Question

An ionic compound is made up of A cations and B anions. If A cations are present at the alternate corners and B anions are present on the body of the diagonal, what is the formula of the ionic compound?

Answer 1

Hint: To solve the problems, firstly we have to calculate the total number of atoms which will contribute to the alternate corners and the body diagonal. Then the ratio which will come will be the formula of the compound.

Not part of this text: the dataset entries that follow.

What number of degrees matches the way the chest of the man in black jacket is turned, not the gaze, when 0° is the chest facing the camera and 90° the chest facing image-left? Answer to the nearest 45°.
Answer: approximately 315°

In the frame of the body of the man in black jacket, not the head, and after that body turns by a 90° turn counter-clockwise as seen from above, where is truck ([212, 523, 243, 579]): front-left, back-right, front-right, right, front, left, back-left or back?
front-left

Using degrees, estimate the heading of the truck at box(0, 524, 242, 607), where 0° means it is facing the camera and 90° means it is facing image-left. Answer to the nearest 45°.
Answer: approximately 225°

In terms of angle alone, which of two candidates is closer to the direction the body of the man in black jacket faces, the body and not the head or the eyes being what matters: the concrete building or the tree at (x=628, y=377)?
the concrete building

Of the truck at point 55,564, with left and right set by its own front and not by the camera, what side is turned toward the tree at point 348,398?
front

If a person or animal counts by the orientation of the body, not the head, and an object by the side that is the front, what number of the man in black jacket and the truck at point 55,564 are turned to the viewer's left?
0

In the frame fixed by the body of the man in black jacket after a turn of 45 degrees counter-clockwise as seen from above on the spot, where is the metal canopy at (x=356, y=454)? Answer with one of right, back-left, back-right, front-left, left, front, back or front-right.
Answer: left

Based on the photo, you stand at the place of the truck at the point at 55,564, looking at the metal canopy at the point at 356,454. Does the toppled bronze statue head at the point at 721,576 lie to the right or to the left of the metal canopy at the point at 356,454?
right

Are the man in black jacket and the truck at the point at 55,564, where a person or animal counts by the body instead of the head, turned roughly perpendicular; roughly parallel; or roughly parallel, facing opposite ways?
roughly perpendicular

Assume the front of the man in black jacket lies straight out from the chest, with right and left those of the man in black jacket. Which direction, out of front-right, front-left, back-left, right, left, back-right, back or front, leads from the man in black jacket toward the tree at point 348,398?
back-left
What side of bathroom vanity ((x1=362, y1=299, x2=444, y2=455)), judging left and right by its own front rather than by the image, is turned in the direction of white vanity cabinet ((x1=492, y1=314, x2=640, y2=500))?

Complete step by step Answer:
- In the given question, we have to find the molecular formula of the ionic solid from the given data.
- It is given in the question that the cation A is present on the alternate corners and we know that there are a total of 8 corners in the cube so the total number of cations will be 4.
- As each corner will contribute $\text{1/8}$ to each atom, so the total number of an atom will be:
$\dfrac{1}{8}\text{ }\times \,\text{ 4 = 0}\text{.5}$
- Now, as we know that cation B is present at the body diagonal so there is only one atom which is present at the centre of the cube.
- So, total no. of the anion B is 1.
- Hence, the ratio of cation A to the cation B will be 0.5:1 or the whole number ratio will be 2: 1.
- So, the molecular formula will be ${{\text{A}}_{2}}\text{B}$.

Therefore, ${{\text{A}}_{2}}\text{B}$ is the correct answer.

Note: When the atoms are present on the corner of the cube and on the body diagonal then such type of unit cell is known as body-centred cubic or BCC. Whereas FCC or face Centred Cubic is the unit cell in the atoms are present on the corners and at the centre of the face of the cube.